Myki incident- lessons for organisations
By Annan Boag, Assistant Commissioner, Privacy and Assurance
OVIC has published an investigation report about the disclosure of myki travel information by Public Transport Victoria (PTV), now part of the Department of Transport.
In this blog post, I summarise some lessons from this investigation for organisations that hold data about people and their activities – particularly those organisations that want to release or use their data holdings in a de-identified form. Please refer to the full investigation report for more information.
- De-identifying large and complex datasets is difficult, and in some cases may be impossible
PTV released information about myki trips based on an understanding that the information was de-identified. However, analysis completed by data scientists and academics revealed that people’s travel movements could be identified from the dataset.
This highlights how difficult effective de-identification can be. For longitudinal unit-level data about people’s behaviours, such as the myki dataset, true de-identification may be impossible. Given this, organisations should consider that this sort of material may not be suitable for open release.
For more information about the limits of de-identification see Protecting unit-record level personal information.
- Organisations should not rely solely on de-identification to protect data
PTV’s confidence in its de-identification approach meant that it took no other steps to protect the myki data that it gave to the Melbourne Datathon. The data was given without requiring any agreement from the recipients about how the information might be used, or whether it could be on-disclosed.
This incident demonstrates why it is dangerous to rely on de-identification alone when sharing and releasing data. Organisations should consider referring to frameworks such as the ‘Five Safes Framework’ to identify a range of appropriate protections for shared data.
Protections might include developing contractual terms that prevent re-identification or on-disclosure or providing access in a secure environment or data lab. Victoria has a scheme in place to allow for effective information sharing and analysis within government, in the form of the Victorian Centre for Data Insights (VCDI) and the Victorian Data Sharing Act 2017 (Vic).
For information about controls and safeguards that can be applied when sharing data see De-identification and privacy: Considerations for the Victorian Public Sector.
- When considering if ‘de-identified’ information is personal information, context is crucial
When deciding if data needs to be protected as ‘personal information’ under privacy law, it is crucial to consider the context in which the data will be held or disclosed, and how recipients might use it. Rather than taking a narrow view of a dataset in isolation, consider what might happen if the dataset was combined with other information, for example social media. If the data is released or held in a context in which it is harder to match with other information, it is less likely to be regarded as personal information.
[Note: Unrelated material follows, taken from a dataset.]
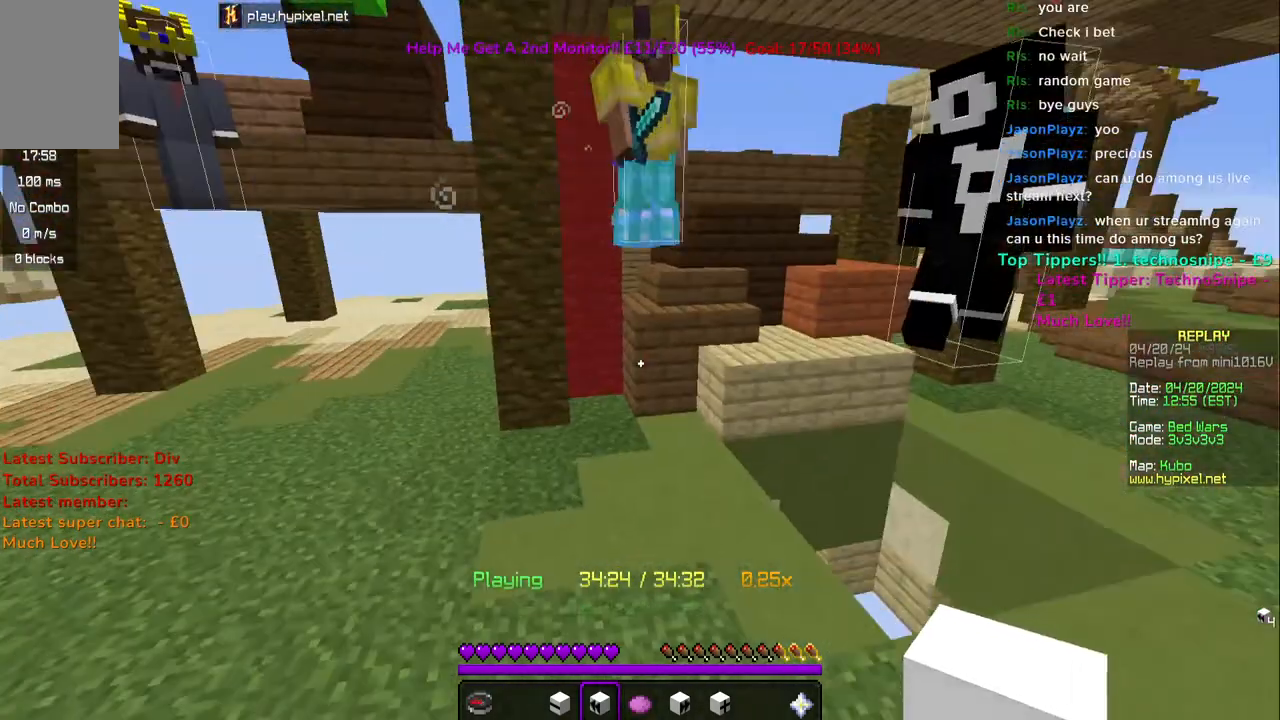
{"keys": [], "mouse": [], "events": []}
If in doubt, it may be prudent to err on the side of caution and protect the de-identified information as you would protect personal information.
For more information about the definition of ‘personal information’ see the Guidelines to the Information Privacy Principles.
- Privacy impact assessments, if done incorrectly, can create a false sense of security
A privacy impact assessment (PIA) was completed before the data was released by PTV. However, the analysis contained in the PIA was inadequate and did not properly consider privacy risks. The PIA created a false sense of security that privacy had been adequately considered, when in fact it had not.
A privacy impact assessment is only as effective as the process, expertise, and analysis that sits behind it. Filling in a form or a template is not a guarantee that privacy has been protected. A check-box compliance approach to privacy is not enough.
For more information about identifying add addressing the privacy risks in a proposed project or initiative see OVIC’s PIA guidance.
- Clear lines of responsibility are needed for effective data governance
Confusion about who was responsible for protecting the dataset contributed to this incident. Two agencies involved in the data release both believed that the other was responsible for ensuring that the data recipient secured the data.
This highlights the importance of clear lines of responsibility as an element of data governance. Organisations involved in data sharing and release, especially when working with other agencies, need to have a clear shared understanding about who is responsible for considering and addressing privacy risks.
For more information about how to safely share personal information in accordance with the PDP Act see Information Sharing and Privacy.